COVID-19 billionaires: a new class of nouveaux riche
As coronavirus was upsetting relationships, it also created a new class of nouveaux riche, a cabal of kleptocratic barons now referred to as COVID-19 billionaires. It was crony and crude capitalism at its rawest form. Maximising on the plight of the most gullible and vulnerable, state bureaucrats colluded with tenderpreneurs to steal personal protection equipment (PPE) donations given the country by well-wishers and through bilateral friendships.
The unscrupulous theft of Jack Ma’s gift of test kits, face masks and protective suites to the Kenyan government, quickly springs to mind. The Chinese mogul and philanthropist’s 2020 donation, which was supposed to have been distributed freely, was stolen and later sold to Kenyans.
As coronavirus was upsetting relationships, it also created a new class of nouveaux riche, a cabal of kleptocratic barons now referred to as COVID-19 billionaires
As it is, that state theft, led to one of the most quixotic statements made by the beleaguered Deputy President William Ruto, who since March 2018, has been effectively ostracised by his boss President Uhuru Kenyatta. He has not only been shunned, but the tag “thief” has been strenuously made to appear to be synonymous with his name. Taking to his twitter handle, the Deputy President, said, “at least it won’t be possible to be blamed for what someone has said started in Wuhan as a virus landed in Italy as a pandemic and now in Kenya as a multi-billion shilling corruption enterprise in Kenya. Wacha niendelee kama spectator (let me stay on the side lines watching.)”
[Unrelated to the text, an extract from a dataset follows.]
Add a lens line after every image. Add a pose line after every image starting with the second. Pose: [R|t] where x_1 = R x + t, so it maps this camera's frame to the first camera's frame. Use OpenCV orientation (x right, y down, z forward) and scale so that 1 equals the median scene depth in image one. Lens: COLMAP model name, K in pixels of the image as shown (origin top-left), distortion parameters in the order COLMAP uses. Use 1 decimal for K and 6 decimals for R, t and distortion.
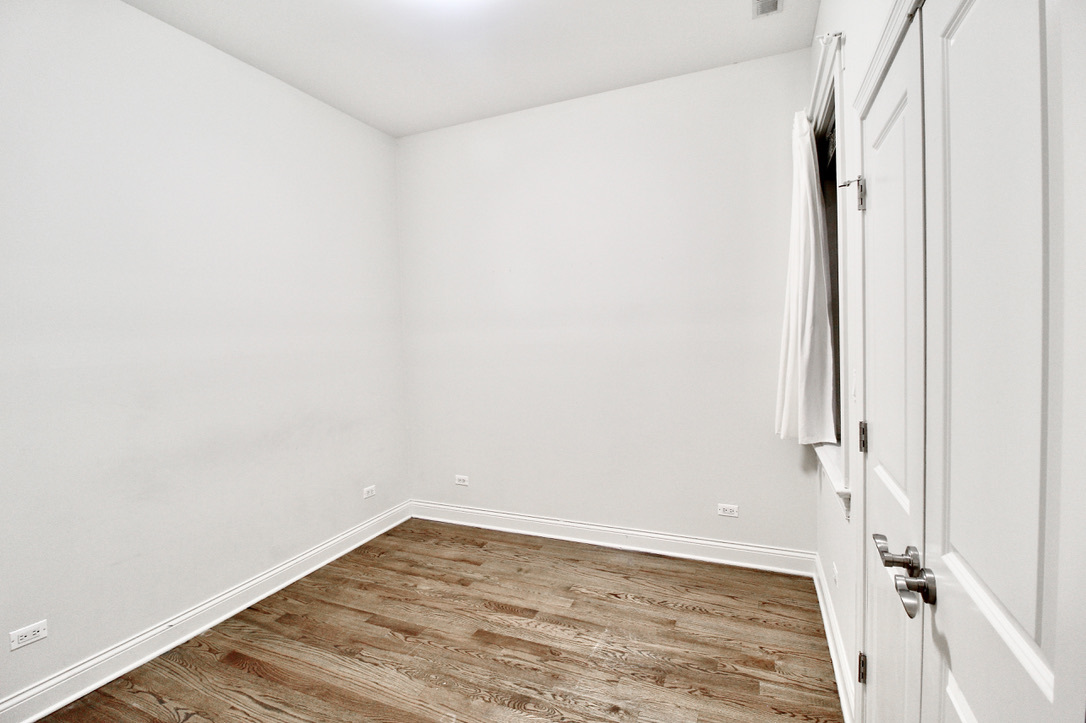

Was it sheer coincidence that the Kenyan government removed the restriction on wearing of masks in public areas on the pandemic’s second anniversary on March 11? Governments hardly spring popular edicts from nowhere and without a reason. With just four months to what will be a hotly contested presidential election, no one is leaving anything to chance, much less the state, which has shown it has huge stake in the succession elections.
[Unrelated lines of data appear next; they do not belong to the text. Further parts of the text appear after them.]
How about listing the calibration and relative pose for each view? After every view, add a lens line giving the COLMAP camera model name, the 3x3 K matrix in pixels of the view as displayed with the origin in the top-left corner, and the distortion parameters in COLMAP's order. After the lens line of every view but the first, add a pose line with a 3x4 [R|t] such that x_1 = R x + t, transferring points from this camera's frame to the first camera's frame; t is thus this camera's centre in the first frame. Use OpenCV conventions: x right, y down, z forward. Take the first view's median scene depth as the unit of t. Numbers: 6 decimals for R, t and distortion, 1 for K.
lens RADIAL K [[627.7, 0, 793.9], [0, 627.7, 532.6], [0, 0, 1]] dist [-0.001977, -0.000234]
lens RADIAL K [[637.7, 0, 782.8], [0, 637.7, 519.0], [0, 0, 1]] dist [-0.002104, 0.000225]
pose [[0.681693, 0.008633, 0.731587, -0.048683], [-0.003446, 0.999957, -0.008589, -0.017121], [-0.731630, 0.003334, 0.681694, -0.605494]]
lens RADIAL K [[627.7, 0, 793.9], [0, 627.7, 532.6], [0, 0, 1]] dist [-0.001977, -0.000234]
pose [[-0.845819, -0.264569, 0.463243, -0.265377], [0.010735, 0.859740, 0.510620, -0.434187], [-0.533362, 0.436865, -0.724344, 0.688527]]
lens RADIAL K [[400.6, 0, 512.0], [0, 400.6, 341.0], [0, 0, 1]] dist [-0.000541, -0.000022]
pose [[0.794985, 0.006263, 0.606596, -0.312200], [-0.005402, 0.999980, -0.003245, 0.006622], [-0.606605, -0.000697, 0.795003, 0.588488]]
If the police didn’t enrich themselves during this COVID-19 period, trust me, they’ll never get rich
A not-so-loudly stated reason for the removal was the fact the government always knew state security agencies, mainly the regular police, had also enriched itself massively from its predatory tactics on the citizenry. After being given a cart blanche mandate by the government to deal ruthlessly with any Kenyan defying COVID-19 protocols, the police took it upon themselves to harass, maim and even kill Kenyans. But above all, they resorted to what they know best: extorting from Kenyans.
Said a street hawker to me: “if the police didn’t enrich themselves during this COVID-19 period, trust me, they’ll never get rich.”